Mediastinal sites were also considered eligible for SBRT in the current study if these lesions met the other eligibility criteria. Investigators at MD Anderson Cancer Center recently reported their experience using four-fraction SBRT in 27 patients with central (defined as lesions within 2 cm of the proximal bronchial tree) or superiorly located NSCLC. The esophageal dose constraints in this study required that the maximum dose to 1 mL of esophagus be < 35 Gy (8.8 Gy/fx) and that the maximum dose to 10 mL be < 30 Gy (7.5 Gy/fx). Using these constraints, there were no cases of esophagitis observed Citation[20]. Moreover, in a phase II trial of SBRT (50 Gy in 10 fractions) for oligometastatic disease, Milano and colleagues treated thoracic lymph nodes, including mediastinal nodes, in 24 patients and observed no cases of grade 3 esophagitis Citation[21]. Based on these data, we considered 30 Gy in 5 fractions to be a safe and feasible SBRT regimen for mediastinal disease, provided that esophageal constraints can be met.
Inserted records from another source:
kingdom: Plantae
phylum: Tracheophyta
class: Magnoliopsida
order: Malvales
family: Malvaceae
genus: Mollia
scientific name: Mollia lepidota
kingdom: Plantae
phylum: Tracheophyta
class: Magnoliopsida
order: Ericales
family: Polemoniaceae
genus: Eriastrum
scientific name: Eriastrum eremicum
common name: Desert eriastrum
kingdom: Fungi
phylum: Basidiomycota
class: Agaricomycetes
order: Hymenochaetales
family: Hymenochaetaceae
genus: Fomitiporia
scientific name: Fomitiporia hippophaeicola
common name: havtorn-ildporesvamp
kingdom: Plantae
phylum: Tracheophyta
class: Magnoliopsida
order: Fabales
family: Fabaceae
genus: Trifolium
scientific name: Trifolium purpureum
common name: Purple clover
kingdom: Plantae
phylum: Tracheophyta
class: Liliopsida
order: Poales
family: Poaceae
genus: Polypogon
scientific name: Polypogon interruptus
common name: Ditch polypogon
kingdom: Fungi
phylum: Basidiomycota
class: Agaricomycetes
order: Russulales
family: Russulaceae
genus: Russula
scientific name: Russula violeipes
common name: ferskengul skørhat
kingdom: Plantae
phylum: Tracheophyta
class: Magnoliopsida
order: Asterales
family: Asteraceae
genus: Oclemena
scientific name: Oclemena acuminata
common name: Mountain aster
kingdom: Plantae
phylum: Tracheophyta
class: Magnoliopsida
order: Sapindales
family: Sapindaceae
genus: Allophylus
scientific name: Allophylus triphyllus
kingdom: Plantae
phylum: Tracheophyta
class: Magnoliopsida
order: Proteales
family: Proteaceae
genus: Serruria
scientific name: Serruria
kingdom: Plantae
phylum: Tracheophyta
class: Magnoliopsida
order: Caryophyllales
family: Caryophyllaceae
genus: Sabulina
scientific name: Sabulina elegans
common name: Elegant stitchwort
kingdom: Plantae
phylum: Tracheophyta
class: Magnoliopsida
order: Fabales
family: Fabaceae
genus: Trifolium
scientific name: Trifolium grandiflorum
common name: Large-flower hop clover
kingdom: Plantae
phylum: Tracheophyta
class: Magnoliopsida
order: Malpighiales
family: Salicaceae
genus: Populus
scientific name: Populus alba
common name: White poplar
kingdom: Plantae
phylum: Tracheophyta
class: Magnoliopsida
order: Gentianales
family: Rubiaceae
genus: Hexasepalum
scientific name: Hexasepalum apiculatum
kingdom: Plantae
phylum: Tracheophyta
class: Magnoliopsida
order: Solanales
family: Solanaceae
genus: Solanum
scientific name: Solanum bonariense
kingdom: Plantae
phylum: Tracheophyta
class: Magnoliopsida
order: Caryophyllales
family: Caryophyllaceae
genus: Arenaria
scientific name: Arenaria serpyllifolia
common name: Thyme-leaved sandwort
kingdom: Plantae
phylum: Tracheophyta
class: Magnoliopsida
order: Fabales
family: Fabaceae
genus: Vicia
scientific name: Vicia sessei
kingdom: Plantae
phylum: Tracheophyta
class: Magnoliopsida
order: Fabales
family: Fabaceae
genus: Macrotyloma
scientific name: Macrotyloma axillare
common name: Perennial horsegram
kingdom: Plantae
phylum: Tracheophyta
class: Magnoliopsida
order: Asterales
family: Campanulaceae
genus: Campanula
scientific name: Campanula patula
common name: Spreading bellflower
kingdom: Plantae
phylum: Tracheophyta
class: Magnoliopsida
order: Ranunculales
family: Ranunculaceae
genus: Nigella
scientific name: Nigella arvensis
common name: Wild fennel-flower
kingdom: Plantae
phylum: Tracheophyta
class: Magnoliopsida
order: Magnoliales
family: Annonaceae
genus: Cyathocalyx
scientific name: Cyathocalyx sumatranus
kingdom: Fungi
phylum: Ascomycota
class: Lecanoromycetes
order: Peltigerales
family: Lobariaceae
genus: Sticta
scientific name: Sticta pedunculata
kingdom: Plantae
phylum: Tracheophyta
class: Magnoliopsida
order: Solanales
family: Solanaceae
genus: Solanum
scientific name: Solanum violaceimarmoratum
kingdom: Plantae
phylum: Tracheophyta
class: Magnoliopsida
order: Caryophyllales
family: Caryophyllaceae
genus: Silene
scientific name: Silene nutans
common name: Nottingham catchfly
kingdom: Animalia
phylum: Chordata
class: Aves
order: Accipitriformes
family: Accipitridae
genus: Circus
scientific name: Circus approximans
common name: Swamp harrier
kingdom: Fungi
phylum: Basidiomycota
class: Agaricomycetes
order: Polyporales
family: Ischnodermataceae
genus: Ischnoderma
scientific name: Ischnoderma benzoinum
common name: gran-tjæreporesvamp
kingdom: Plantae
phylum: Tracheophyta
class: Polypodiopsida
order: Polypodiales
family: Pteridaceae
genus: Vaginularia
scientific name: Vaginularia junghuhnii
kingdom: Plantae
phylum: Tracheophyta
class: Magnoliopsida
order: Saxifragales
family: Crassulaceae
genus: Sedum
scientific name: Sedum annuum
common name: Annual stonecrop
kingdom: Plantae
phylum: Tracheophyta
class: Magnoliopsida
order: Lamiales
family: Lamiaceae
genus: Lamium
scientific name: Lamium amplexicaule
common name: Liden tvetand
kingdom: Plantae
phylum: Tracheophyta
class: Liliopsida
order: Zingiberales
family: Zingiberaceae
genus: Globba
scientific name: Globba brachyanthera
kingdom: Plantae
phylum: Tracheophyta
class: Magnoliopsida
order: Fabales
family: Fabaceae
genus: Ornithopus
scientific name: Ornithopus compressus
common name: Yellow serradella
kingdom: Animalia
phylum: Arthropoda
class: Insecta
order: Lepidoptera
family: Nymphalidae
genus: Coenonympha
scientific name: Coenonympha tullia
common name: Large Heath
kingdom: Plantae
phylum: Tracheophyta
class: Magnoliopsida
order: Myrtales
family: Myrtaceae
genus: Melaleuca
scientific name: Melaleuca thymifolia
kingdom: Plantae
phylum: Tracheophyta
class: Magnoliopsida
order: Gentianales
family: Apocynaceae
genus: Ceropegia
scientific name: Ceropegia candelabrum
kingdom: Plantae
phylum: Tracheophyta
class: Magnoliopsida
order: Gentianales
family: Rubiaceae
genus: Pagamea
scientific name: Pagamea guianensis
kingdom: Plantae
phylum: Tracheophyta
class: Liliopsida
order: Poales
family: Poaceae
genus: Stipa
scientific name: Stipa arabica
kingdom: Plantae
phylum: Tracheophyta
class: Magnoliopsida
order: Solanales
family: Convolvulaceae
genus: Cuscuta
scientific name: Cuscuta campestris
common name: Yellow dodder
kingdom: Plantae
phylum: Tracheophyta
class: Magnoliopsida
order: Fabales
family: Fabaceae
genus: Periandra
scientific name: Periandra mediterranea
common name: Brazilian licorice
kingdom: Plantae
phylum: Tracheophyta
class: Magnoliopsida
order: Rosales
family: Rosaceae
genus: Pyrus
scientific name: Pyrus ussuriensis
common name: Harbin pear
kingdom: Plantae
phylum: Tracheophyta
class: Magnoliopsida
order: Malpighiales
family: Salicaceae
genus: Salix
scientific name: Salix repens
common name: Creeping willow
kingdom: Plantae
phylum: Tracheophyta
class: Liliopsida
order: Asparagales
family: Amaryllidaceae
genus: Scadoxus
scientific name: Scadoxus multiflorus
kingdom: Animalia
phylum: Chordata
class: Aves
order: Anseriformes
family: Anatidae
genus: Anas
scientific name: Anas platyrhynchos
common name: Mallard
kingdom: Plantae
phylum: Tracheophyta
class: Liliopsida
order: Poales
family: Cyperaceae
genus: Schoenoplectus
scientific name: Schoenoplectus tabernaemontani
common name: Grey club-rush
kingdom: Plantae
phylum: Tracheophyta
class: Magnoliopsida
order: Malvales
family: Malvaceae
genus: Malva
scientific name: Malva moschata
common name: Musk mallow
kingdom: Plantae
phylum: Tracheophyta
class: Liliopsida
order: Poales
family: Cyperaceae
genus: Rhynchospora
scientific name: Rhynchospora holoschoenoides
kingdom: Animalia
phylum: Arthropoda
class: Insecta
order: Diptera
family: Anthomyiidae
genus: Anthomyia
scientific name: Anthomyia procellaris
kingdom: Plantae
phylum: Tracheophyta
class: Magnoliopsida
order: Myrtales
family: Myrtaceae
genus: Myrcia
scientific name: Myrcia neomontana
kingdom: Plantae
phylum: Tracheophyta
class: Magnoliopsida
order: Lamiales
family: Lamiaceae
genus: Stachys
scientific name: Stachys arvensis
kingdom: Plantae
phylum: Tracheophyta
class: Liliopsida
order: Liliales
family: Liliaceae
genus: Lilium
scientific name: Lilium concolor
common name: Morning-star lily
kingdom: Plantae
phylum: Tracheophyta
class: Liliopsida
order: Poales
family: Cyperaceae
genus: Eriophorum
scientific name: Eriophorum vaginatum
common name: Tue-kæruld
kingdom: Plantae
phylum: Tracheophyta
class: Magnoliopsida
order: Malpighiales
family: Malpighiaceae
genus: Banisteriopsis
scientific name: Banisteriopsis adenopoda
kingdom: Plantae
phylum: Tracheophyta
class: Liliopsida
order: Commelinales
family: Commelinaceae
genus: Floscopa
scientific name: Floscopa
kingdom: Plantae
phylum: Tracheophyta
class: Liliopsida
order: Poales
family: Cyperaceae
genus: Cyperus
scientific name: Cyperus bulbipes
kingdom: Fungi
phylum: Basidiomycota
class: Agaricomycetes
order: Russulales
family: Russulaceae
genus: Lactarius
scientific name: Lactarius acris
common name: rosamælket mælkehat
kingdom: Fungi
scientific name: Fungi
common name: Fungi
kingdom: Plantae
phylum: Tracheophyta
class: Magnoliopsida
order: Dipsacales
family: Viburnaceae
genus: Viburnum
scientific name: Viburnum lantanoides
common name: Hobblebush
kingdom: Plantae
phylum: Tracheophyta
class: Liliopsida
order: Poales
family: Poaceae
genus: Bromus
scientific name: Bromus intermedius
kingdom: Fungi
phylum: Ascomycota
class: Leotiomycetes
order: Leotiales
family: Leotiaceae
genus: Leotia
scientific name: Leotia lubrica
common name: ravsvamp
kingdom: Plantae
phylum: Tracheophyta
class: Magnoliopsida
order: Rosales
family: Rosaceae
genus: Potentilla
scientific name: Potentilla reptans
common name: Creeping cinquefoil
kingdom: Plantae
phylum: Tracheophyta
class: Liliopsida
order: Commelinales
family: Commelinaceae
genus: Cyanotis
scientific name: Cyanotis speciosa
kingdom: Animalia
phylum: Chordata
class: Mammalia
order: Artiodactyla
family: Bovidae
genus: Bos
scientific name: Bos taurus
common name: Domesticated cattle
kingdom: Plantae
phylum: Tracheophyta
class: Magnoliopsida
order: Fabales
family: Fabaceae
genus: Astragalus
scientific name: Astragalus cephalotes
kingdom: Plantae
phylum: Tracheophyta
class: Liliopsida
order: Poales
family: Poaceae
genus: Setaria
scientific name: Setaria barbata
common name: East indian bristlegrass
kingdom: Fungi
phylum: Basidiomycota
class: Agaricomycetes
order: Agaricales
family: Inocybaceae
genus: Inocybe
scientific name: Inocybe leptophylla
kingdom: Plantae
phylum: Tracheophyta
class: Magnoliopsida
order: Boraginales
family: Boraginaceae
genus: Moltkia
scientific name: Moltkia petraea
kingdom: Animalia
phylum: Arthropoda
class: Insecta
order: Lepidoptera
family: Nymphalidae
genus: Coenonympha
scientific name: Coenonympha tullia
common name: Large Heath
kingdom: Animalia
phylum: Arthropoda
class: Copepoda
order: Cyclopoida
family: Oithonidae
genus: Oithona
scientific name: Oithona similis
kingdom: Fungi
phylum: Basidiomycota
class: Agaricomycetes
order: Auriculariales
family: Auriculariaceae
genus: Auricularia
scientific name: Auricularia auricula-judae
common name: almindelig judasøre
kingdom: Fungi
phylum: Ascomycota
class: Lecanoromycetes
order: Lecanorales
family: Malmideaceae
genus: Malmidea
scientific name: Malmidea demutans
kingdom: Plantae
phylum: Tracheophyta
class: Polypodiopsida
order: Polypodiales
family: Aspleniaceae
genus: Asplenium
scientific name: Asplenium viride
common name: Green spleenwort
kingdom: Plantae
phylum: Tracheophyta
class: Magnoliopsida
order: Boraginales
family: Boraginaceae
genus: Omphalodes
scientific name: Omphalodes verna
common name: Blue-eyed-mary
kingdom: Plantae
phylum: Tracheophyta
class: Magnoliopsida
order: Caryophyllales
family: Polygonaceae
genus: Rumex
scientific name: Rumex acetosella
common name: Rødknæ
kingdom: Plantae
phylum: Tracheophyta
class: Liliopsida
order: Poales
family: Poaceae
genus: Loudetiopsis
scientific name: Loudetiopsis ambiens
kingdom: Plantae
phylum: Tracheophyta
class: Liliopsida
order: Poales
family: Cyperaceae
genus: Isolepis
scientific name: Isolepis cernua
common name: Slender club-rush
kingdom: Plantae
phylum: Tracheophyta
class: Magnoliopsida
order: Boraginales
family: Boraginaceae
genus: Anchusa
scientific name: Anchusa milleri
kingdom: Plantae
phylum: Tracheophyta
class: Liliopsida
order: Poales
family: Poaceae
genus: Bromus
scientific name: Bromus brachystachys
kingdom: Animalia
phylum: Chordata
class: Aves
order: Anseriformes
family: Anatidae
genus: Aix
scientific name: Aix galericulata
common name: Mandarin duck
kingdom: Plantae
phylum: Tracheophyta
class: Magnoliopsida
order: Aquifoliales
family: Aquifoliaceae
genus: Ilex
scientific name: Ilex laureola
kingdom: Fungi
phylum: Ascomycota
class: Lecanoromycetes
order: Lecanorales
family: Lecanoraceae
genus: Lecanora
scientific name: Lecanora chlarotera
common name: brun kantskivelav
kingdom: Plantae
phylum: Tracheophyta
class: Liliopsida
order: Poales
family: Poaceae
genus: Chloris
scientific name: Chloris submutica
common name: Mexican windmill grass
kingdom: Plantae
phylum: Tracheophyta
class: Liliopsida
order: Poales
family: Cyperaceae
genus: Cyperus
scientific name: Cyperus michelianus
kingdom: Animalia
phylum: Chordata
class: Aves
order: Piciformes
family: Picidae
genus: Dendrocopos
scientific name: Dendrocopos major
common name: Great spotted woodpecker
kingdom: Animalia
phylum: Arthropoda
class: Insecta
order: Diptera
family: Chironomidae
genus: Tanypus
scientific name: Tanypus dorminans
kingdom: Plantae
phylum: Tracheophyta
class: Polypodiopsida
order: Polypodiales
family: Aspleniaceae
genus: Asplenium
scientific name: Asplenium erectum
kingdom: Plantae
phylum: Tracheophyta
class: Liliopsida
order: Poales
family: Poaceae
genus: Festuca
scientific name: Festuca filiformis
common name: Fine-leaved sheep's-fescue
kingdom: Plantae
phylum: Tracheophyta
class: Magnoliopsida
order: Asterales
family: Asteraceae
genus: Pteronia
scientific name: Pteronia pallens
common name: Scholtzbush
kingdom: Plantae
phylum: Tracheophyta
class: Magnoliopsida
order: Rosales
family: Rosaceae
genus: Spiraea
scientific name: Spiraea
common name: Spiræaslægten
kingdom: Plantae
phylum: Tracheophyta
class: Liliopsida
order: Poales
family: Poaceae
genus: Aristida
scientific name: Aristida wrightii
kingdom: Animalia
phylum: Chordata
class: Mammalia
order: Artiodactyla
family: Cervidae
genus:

We chose to evaluate patients as SBRT-eligible or not at the point of maximal response to treatment. This time point was chosen in order to maximize the likelihood of SBRT-eligibility and to maximize the benefit from first-line systemic therapy before considering consolidation therapy. The alternative strategy, of considering only those who are eligible before any cytoreductive effect of systemic therapy, could also be considered in the future. Among SBRT-eligible patients, the median time to local only progression was 2.7 months shorter than the median time to distant only or both L + D progression. These observations suggest that the potential elongation of the progression-free interval with effective consolidation therapy in SBRT-eligible patients would be of the order of 3 months.

Brain metastases were not included in the primary analysis of patterns of failure and in the time to progression analysis. However, a secondary analysis revealed little change in the pattern of first failure when CNS progression was included in the model. We chose not to include CNS progression in our primary analyses because local therapy in the presence of metastatic disease is already an established standard in the treatment for brain metastases. At least three randomized clinical trials have shown improvements in overall Citation[22] and progression-free survival Citation[23] with intensified local therapy in patients with a limited number of brain metastases, though this effect is not uniformly reproducible Citation[24].

In conclusion, roughly half of patients with advanced or metastatic NSCLC are eligible for SBRT after first line systemic therapy and local failure represents the only site of first progression in approximately two-thirds. Among SBRT-eligible patients, time to local progression was 2.7 months shorter than time to distant progression. These findings both provide the foundation for prospective evaluations of SBRT as consolidative therapy to known sites of disease as an addition to the first-line treatment of advanced NSCLC and may be used to estimate sample size requirements for future clinical trials testing whether SBRT would have a significant effect on failure patterns or progression-free survival in patients with advanced NSCLC.

Acknowledgements

Declaration of interest: The authors report no conflicts of interest. The authors alone are responsible for the content and writing of the paper.